→ **Text passage**
In the United Kingdom, Health Secretary Matt Hancock says that the government is looking into issuing “immunity certificates” to COVID-19 patients who have recovered from the illness. Such certificates, he told The Telegraph, would “enable people who have had the disease, have got the antibodies and therefore have immunity” to “get back as much as possible to normal life.”
Germany is also considering such a scheme, according to The Guardian. German researchers are preparing a mass study that aims to find out the extent of the pandemic by initially testing 100,000 volunteers for coronavirus antibodies. The testing would be extended to a growing sample of the population over time.
An immunity passport scheme could be piggybacked onto the testing campaign. “Those who are immune could be issued with a kind of vaccination pass that would for example allow them to exempted from restrictions on their activity,” Gerard Krause, head of epidemiology at the Helmholtz Centre for Infection Research, told The Guardian.

→ **Exercise details**
Decide whether each statement agrees with the passage on immunity certificates. Answer yes or no for each, and quote the words of the passage that settle it.
1. The German study will start by testing 100,000 volunteers for coronavirus antibodies.
2. Matt Hancock spoke about immunity certificates to The Guardian.
3. Gerard Krause is head of epidemiology at the Helmholtz Centre for Infection Research.
The lines after this point are separate material and have no connection to the passage on immunity certificates.

→ **Dataset entries**
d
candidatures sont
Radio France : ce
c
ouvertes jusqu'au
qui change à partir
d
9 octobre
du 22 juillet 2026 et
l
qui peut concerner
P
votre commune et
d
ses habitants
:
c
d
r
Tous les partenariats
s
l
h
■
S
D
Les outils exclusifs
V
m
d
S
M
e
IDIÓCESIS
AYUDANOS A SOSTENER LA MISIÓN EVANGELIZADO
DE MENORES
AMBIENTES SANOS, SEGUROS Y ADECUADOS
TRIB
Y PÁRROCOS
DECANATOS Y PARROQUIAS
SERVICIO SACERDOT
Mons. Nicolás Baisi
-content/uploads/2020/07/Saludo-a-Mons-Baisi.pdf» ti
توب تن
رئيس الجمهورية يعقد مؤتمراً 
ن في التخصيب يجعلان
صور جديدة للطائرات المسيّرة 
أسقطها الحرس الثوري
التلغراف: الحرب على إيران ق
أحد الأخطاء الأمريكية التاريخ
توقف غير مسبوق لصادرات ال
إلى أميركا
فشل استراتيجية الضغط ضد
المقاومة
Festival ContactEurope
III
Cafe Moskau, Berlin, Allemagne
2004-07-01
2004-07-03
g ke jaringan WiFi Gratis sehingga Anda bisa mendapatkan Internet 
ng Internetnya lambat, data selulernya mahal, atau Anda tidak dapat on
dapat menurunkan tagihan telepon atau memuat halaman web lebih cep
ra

--

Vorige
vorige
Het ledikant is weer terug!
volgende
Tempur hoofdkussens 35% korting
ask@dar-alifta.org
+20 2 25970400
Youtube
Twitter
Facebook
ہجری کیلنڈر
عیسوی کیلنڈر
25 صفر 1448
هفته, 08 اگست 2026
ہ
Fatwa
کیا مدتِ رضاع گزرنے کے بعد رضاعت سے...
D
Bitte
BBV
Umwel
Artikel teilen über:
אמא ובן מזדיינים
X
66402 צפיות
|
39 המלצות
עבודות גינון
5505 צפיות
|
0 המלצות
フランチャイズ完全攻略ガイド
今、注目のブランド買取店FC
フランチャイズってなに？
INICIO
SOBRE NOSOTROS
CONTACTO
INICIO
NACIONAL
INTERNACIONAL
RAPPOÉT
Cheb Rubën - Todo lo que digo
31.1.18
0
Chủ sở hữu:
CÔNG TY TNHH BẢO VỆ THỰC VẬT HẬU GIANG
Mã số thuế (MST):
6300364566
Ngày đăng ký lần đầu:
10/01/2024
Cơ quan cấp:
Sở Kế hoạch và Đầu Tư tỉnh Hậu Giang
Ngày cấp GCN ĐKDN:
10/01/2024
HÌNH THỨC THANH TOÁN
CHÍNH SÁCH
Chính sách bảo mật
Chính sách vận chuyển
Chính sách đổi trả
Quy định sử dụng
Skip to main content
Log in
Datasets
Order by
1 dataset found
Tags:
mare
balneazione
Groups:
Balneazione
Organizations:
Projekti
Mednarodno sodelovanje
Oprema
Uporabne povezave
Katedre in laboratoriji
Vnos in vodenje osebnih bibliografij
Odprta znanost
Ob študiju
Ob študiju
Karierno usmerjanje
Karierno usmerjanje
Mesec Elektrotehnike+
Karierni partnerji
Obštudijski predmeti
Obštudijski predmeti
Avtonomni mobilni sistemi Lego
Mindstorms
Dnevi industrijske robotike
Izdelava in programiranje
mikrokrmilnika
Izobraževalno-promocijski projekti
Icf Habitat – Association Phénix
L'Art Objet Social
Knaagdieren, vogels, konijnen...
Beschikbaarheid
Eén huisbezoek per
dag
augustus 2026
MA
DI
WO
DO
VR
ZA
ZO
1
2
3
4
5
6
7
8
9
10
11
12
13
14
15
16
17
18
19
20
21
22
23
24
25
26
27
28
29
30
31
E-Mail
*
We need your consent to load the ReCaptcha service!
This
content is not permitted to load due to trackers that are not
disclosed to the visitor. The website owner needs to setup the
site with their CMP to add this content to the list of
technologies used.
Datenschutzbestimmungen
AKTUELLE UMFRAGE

→ **Answer section**
1. Yes: "initially testing 100,000 volunteers for coronavirus antibodies"
2. No: "he told The Telegraph"
3. Yes: "Gerard Krause, head of epidemiology at the Helmholtz Centre for Infection Research"